Some of those who  came to look at the art.
The events on the final day were well attended, especially given a day-long deluge of cold rain. Fall comes earlier to Ottawa than to New York City.

The Orange Art Gallery on this occasion was targeting its art to a younger crowd, which is indeed where I have found the interest in fantastic realism – the focus of the Art of Imagination – to be strongest in New York City.

A preponderance of the art is in the sub-$1,000 range, mostly $300-$900 per painting.

"The Green Man" protects (preys upon?) innocence.
Much admired, this was priced at $7,500.
Also shown in the large space were rooms with the gallery's regular artists. One such artist, Gwendolyn Best, paints all-black, red-eyed cats and bats and crows and rats on pastel backgrounds. It's all kind of cute. She has sold 700 of such paintings in the last year, mostly at the $300-$500 price point, although she has sold larger paintings for as much as $2,000.

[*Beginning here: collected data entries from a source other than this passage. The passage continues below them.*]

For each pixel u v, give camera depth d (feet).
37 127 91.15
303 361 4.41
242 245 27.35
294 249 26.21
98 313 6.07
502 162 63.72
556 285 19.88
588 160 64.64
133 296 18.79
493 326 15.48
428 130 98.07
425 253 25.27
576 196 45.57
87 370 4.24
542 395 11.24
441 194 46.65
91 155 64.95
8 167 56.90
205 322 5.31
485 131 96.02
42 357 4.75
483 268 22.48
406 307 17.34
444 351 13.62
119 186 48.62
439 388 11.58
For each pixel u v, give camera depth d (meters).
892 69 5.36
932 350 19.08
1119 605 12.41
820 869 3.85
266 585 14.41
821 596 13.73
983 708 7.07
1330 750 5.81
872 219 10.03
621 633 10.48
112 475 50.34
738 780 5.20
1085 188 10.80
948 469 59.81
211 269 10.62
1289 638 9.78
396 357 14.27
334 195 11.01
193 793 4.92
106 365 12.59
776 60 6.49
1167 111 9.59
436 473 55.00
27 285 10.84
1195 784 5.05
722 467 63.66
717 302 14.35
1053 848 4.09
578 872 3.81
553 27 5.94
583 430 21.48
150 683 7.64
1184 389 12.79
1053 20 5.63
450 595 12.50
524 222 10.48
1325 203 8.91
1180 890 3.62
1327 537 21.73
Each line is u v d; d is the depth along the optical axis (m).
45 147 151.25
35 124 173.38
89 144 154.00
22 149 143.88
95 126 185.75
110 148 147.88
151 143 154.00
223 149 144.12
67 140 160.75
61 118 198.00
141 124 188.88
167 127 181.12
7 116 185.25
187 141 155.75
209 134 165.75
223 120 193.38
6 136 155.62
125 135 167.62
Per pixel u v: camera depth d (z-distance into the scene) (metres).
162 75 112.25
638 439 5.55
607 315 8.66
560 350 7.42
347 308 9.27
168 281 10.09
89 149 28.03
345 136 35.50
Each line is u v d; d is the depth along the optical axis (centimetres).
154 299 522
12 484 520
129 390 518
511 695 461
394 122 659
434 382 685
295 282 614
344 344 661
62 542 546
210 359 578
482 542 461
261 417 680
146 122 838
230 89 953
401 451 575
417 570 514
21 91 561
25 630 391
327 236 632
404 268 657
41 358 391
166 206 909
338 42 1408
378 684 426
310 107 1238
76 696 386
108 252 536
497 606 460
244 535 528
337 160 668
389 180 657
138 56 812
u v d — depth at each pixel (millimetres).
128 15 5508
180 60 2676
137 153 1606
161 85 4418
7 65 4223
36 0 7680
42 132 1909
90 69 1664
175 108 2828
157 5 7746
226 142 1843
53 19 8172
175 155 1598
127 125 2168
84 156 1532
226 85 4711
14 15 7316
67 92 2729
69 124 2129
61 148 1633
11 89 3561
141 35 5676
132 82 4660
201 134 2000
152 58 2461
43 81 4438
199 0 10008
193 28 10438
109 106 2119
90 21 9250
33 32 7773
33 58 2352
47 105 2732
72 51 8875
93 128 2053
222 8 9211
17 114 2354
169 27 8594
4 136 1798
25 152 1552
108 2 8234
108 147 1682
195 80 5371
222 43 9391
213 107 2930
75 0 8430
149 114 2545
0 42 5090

One of her paintings on display was of a Board of Directors of rats with one rat distinctly out of sync with the others. I was advised that this could well have been a representation of the painter's own experience dealing with a board.

Some of the paintings in the show were priced at up to $7,500. However, only framed giclées of these higher-priced paintings were successfully sold, at $350 to $600 each.

Judging by the mismatch between enthusiasm for the higher-priced items and the concentration of sales at a lower level during the closing party from 6 pm to 10 pm, the bull market for this kind of art in Ottawa – as in New York City! – seems to await the coming into money of a younger generation.

The gallery itself is apparently doing well in a new and better location, in part because it is active in using the space for events, including weddings and other paying assemblies. The space used to be a bank to serve railway employees and users. It combines longer-term exhibits with special events and it has an artists' workshop in the lower level.

I was especially taken by several lifelike foot-high sculptures by Maria Saracino - an Einstein-like man feeding birds, two people sitting at a Starbucks-branded table, and other characters sitting with a cleverly fabricated miniature newspaper on park benches. This artist is one of many artists tethered on a long-term basis to the gallery. Her sculptures sell well, for a minimum of $1,000.

Comment on Giclées

It is good to know that art markets are thriving in middle-sized cities like Ottawa. I found the same thing to be true in Vero Beach, Florida when I was there in March.

Based on looking at the paintings and the posted prices, and on interviews with some of the artists at the show, two types of sales were made at the exhibit or by artists who were exhibiting:

- Artists who are local and sell paintings that have a style or a gimmick that identifies them (i.e., a "brand") and sell in the $350 to $600 range.

- Visiting artists with paintings that sell at a higher price, mid to high four figures, who sold framed giclées also in the range of $350-$600.

This sale of giclées is promising. The neologism dates back - from what I can determine from a quick bit of research - only to 1991. A giclée is simply a high-resolution print with long-lasting ink on canvas-like material. It is a good solution to the ongoing problem of reconciling gallery price points. A gallery knows that more sales will occur at lower prices, but the higher-priced art may suffer by being shown with lower-priced art.

Cadillac showrooms don't sell Yugos or Kias at the same site. Similarly customers at Wal-Mart they are not likely to be in a frame of mind to buy on impulse an expensive Rolex. Putting a Rolex in with a less expensive Timex (a fine watch, I'm wearing one now) does not enhance the prestige of the Rolex, which prefers to be associated with pictures of up-market casinos and racetracks and yachts.

The giclée offers an opportunity for the aspirational collector to participate in ownership of a more expensive artist at an affordable price. This is a good solution, but to protect the prices of the original art I believe that every giclée should be plainly marked.

A viewer should not have to puzzle over whether a painting is an original or not, even though the idea is to make the copy as faithful as possible to the original. If the copy is really as good as the original it could cheapen the market for the original paintings. What do you think?